First, I have to create a tile map of European countries. Some parts, e.g. western part, are straightforward. The eastern side becomes very congested.
The tile map encodes location in an imprecise sense. Think about the scaffolding of centroids of countries referred to prior. The tile map imposes an order to the madness - we're shifting these centroids so that they line up in a tidier pattern. What we gain in comparability we concede in location precision.
For the EU tile map, I decided to show the Baltic countries in a row rather than a column; the latter would have been more faithful to the true geography. Malta is shown next to Italy even though it could have been placed below. Similarly, Cyprus in relation to Greece. I also included several key countries that are not part of the EU for context.

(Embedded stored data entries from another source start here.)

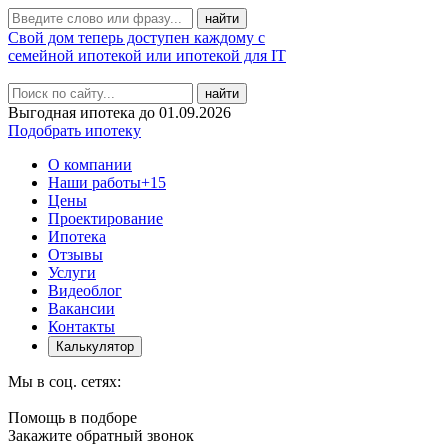
Свой дом теперь доступен каждому с
семейной ипотекой или ипотекой для IT
найти
Выгодная ипотека до 01.09.2026
Подобрать ипотеку
О компании
Наши работы
+15
Цены
Проектирование
Ипотека
Отзывы
Услуги
Видеоблог
Вакансии
Контакты
Калькулятор
Мы в соц. сетях:
Помощь в подборе
Закажите обратный звонок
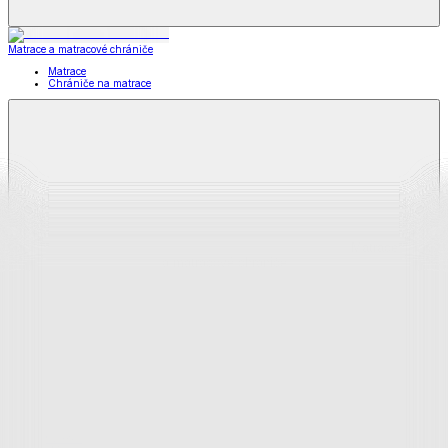
Matrace a matracové chrániče
Matrace
Chrániče na matrace
Matrace
a matracové chrániče
Zobraziť všetko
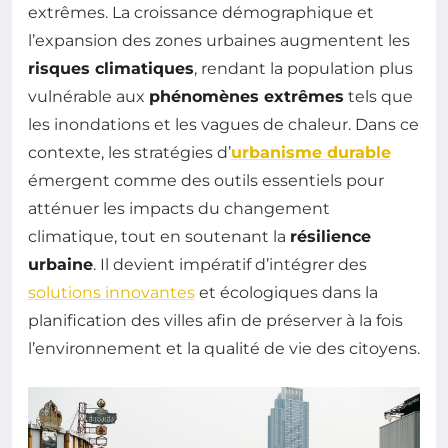
extrêmes. La croissance démographique et
l’expansion des zones urbaines augmentent les
risques climatiques
, rendant la population plus
vulnérable aux
phénomènes extrêmes
tels que
les inondations et les vagues de chaleur. Dans ce
contexte, les stratégies d’
urbanisme durable
émergent comme des outils essentiels pour
atténuer les impacts du changement
climatique, tout en soutenant la
résilience
urbaine
. Il devient impératif d’intégrer des
solutions innovantes
et écologiques dans la
planification des villes afin de préserver à la fois
l’environnement et la qualité de vie des citoyens.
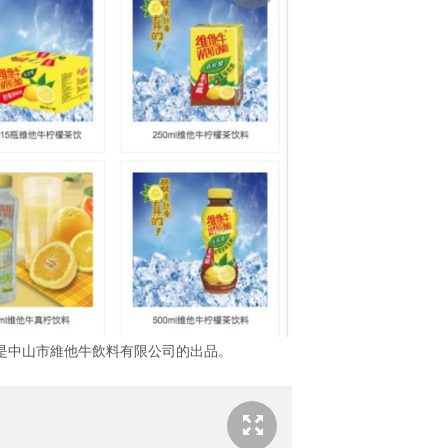
是中山市維他牛飲料有限公司的出品。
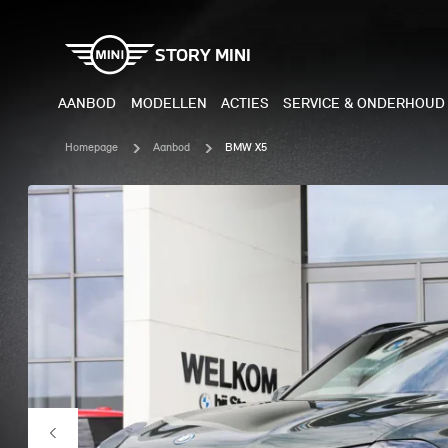
STORY MINI
AANBOD
MODELLEN
ACTIES
SERVICE & ONDERHOUD
Homepage
Aanbod
BMW X5
ELEKTRISCH
BENZI
MINI COOPER ELECTRIC
MINI
MINI ACEMAN ELECTRIC
MINI
MINI COUNTRYMAN ELECTRIC
MINI
JOHN COOPER WORKS
MIN
ELECTRIC
JOH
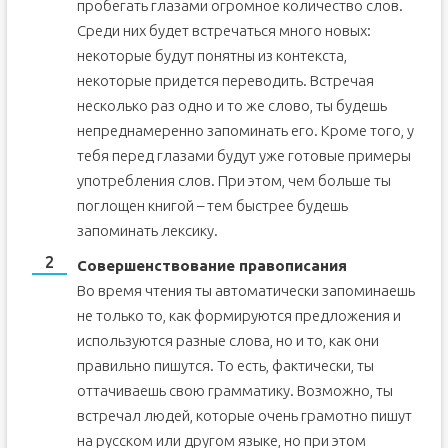
пробегать глазами огромное количество слов.
Среди них будет встречаться много новых:
некоторые будут понятны из контекста,
некоторые придется переводить. Встречая
несколько раз одно и то же слово, ты будешь
непреднамеренно запоминать его. Кроме того, у
тебя перед глазами будут уже готовые примеры
употребления слов. При этом, чем больше ты
поглощен книгой – тем быстрее будешь
запоминать лексику.
Совершенствование правописания
Во время чтения ты автоматически запоминаешь
не только то, как формируются предложения и
используются разные слова, но и то, как они
правильно пишутся. То есть, фактически, ты
оттачиваешь свою грамматику. Возможно, ты
встречал людей, которые очень грамотно пишут
на русском или другом языке, но при этом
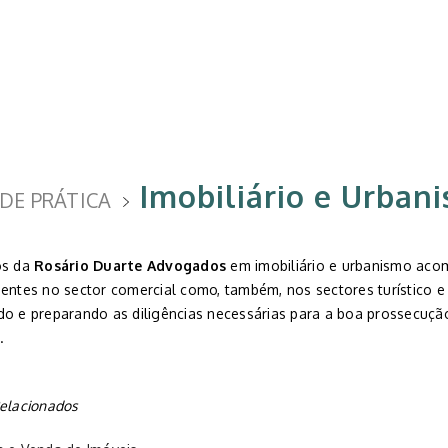
Imobiliário e Urban
DE PRÁTICA
os da
Rosário Duarte Advogados
em imobiliário e urbanismo ac
entes no sector comercial como, também, nos sectores turístico e 
do e preparando as diligências necessárias para a boa prossecuçã
.
Relacionados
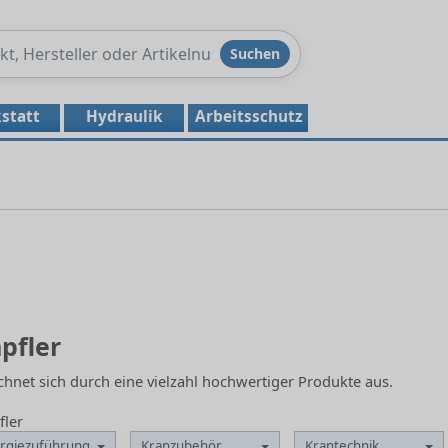
Produkte
Suchen
durchsuchen
statt
Hydraulik
Arbeitsschutz
pfler
hnet sich durch eine vielzahl hochwertiger Produkte aus.
fler
rgiezuführung
Kranzubehör
Krantechnik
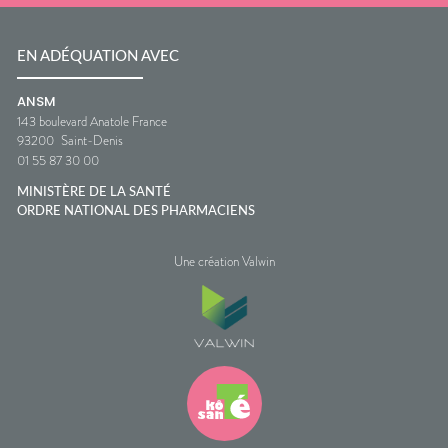
EN ADÉQUATION AVEC
ANSM
143 boulevard Anatole France
93200
Saint-Denis
01 55 87 30 00
MINISTÈRE DE LA SANTÉ
ORDRE NATIONAL DES PHARMACIENS
Une création Valwin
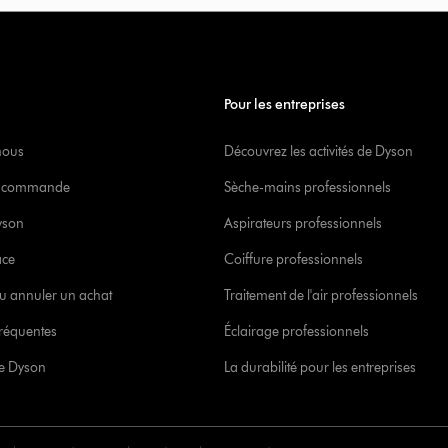
Pour les entreprises
nous
Découvrez les activités de Dyson
re commande
Sèche-mains professionnels
yson
Aspirateurs professionnels
ace
Coiffure professionnels
u annuler un achat
Traitement de l'air professionnels
réquentes
Éclairage professionnels
ce Dyson
La durabilité pour les entreprises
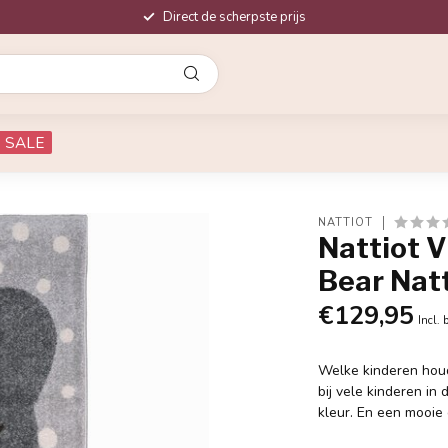
Direct de scherpste prijs
SALE
NATTIOT
Nattiot 
Bear Nat
€129,95
Incl. 
Welke kinderen houd
bij vele kinderen in
kleur. En een mooie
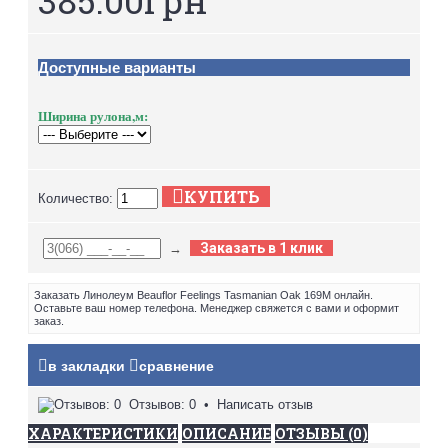
Доступные варианты
Ширина рулона,м:
КУПИТЬ
Количество:
Заказать в 1 клик
→
Заказать Линолеум Beauflor Feelings Tasmanian Oak 169M онлайн.
Оставьте ваш номер телефона. Менеджер свяжется с вами и оформит
заказ.
в закладки
сравнение
Отзывов: 0
•
Написать отзыв
ХАРАКТЕРИСТИКИ
ОПИСАНИЕ
ОТЗЫВЫ (0)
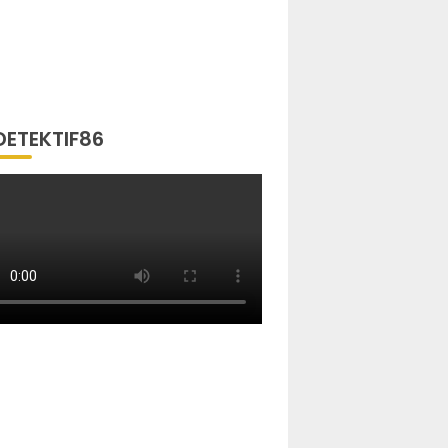
DETEKTIF86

Instead of raw seat counts, I'm showing the proportion of seats within each country claimed by each political group. I think this metric is more useful to readers.
The legend is itself a chart that shows the aggregate statistics for all 27 countries.
I think it heavily depends on the reader because I (European, mostly up to date on EU politics) found the original way easier to read than your sketch. why use percentages? personally, I want to know the number of seats each fraction got in a given country, not the percent of total vote. for example, EPP got roughly the same % in Germany and Finland, but ended up with 27 seats in one and 4 seats in the other country. but yes, the original really could have used at least country labels for sure!
Posted by: Joanne | Sep 05, 2023 at 09:04 AM
J: Thanks for your perspective. As with all dataviz, we have to consider (a) what knowledge the readers bring to the piece and (b) what question the designer wants to address (or thinks the readers are interested in).
When I use percentages, I'm interested in the relative strength of these political entities across Europe. What insight are you interested in when you want to know counts by political entity by country?